━━ Input records ━━
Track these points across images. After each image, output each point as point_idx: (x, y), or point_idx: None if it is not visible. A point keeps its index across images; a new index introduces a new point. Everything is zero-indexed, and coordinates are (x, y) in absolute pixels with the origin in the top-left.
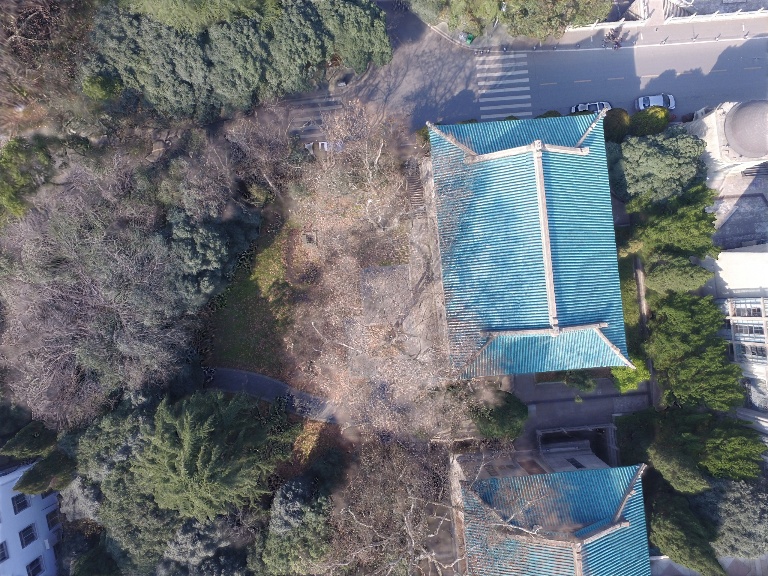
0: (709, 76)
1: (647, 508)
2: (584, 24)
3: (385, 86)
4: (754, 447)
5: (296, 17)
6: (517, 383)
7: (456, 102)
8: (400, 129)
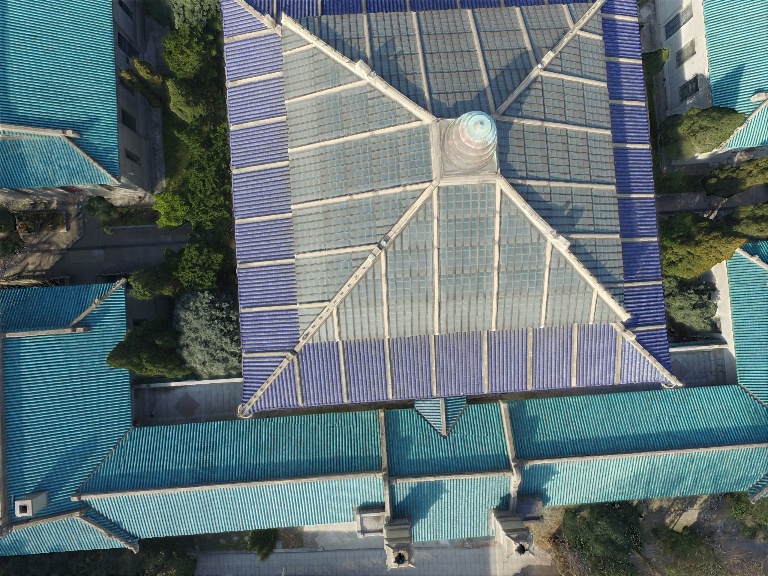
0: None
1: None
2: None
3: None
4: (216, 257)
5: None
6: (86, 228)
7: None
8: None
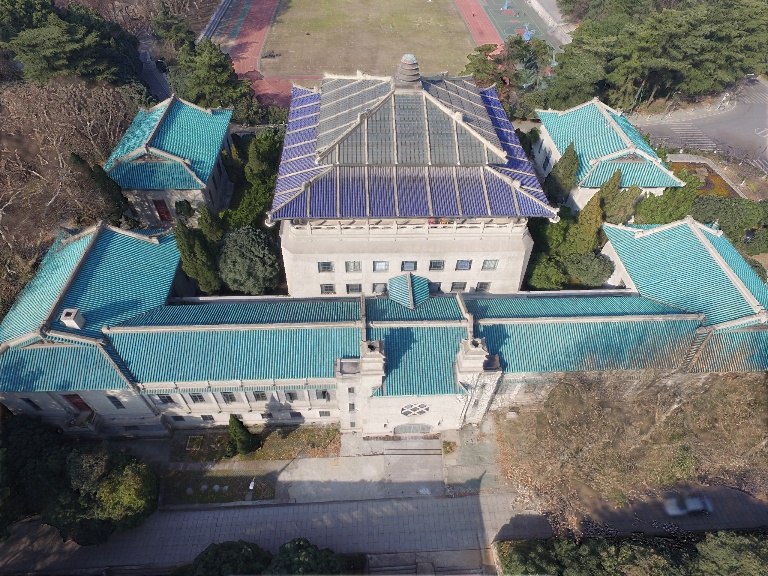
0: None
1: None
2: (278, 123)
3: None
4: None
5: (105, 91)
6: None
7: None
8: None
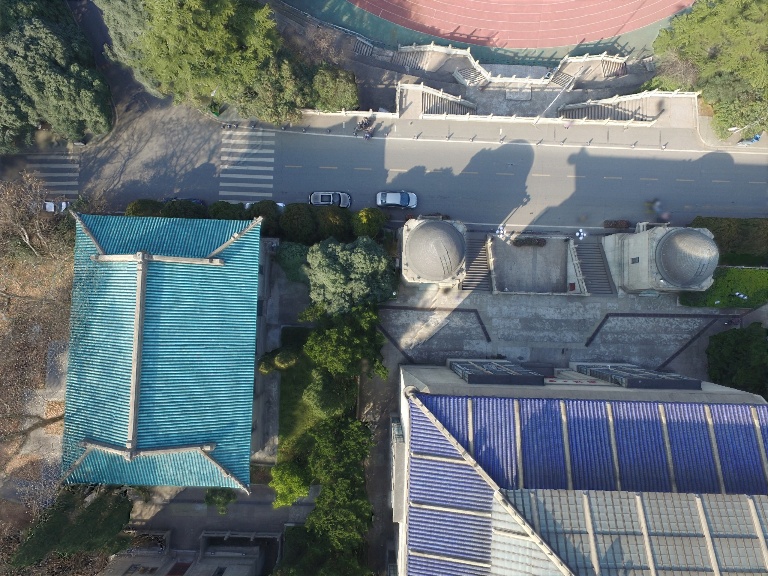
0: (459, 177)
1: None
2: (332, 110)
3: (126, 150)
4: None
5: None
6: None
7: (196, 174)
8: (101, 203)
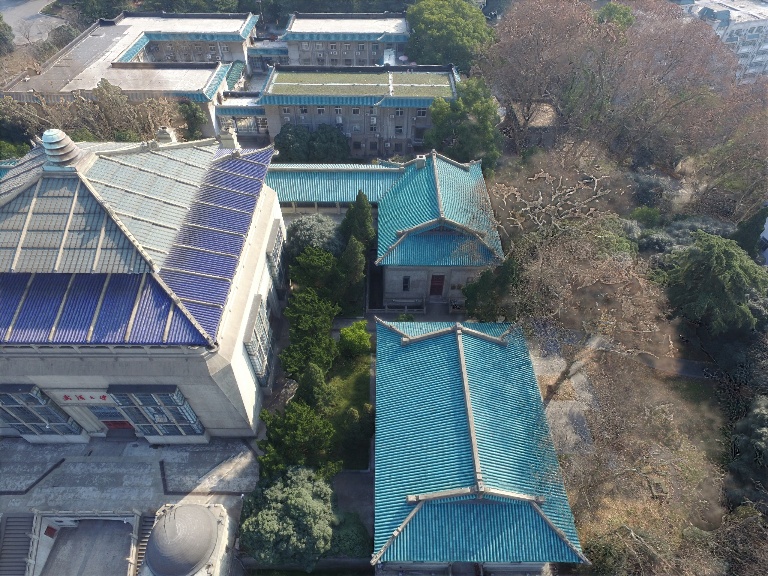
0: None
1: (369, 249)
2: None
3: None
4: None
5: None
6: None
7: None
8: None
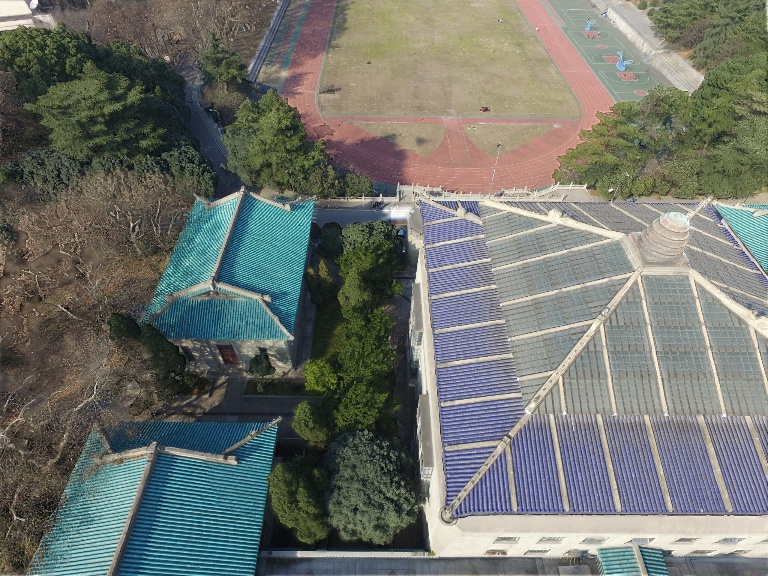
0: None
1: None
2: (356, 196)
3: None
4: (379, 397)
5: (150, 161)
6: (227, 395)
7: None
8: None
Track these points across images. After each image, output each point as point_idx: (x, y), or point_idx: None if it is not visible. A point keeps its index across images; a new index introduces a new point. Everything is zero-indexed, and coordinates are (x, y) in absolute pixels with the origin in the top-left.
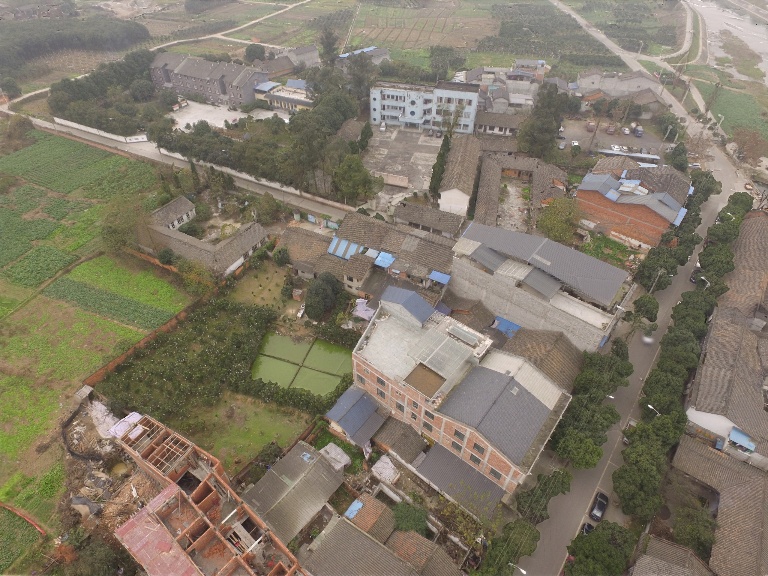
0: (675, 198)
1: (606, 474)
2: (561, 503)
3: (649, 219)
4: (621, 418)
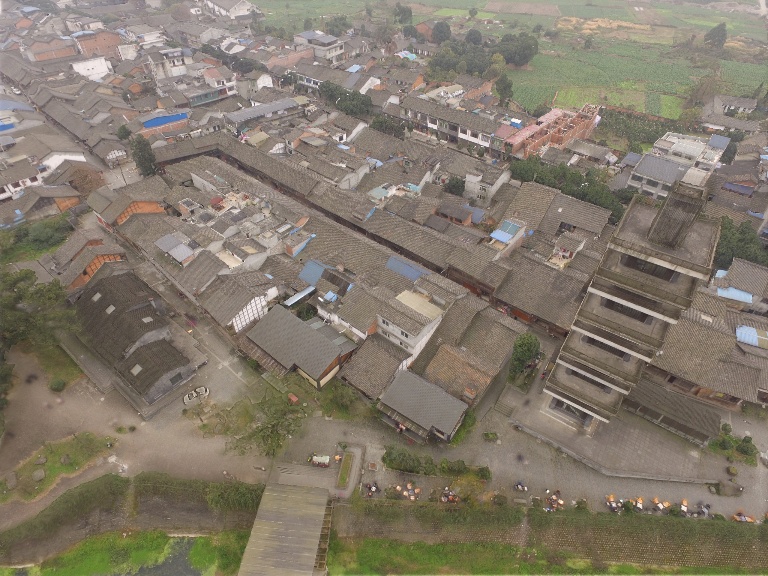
━━━
▶ [Exercise brief]
Rewrite the listing above with every occurrence of "top-left" substituted by "upper-left", keeping everything else unchanged. Leave out the pictures.

▶ [Exercise answer]
Track these points across images. After each image, output each point as point_idx: (x, y), or point_idx: None if it is not visible. A point keeps its index across images; a new index introduces a new point. Everything is zero-indexed, and coordinates are (x, y) in absolute pixels with the origin in the upper-left.
0: (709, 76)
1: (647, 508)
2: (584, 24)
3: (385, 86)
4: (754, 447)
5: (296, 17)
6: (517, 383)
7: (456, 102)
8: (400, 129)
0: None
1: None
2: None
3: None
4: (216, 257)
5: None
6: (86, 228)
7: None
8: None
0: None
1: None
2: (278, 123)
3: None
4: None
5: (105, 91)
6: None
7: None
8: None
0: (459, 177)
1: None
2: (332, 110)
3: (126, 150)
4: None
5: None
6: None
7: (196, 174)
8: (101, 203)
0: None
1: (369, 249)
2: None
3: None
4: None
5: None
6: None
7: None
8: None
0: None
1: None
2: (356, 196)
3: None
4: (379, 397)
5: (150, 161)
6: (227, 395)
7: None
8: None
Track these points across images. After each image, output each point as point_idx: (x, y), or point_idx: None if it is not visible. A point keeps its index across images; a new index introduces a new point. Everything is zero-indexed, and coordinates are (x, y) in absolute pixels with the origin in the upper-left.
0: (675, 198)
1: (606, 474)
2: (561, 503)
3: (649, 219)
4: (621, 418)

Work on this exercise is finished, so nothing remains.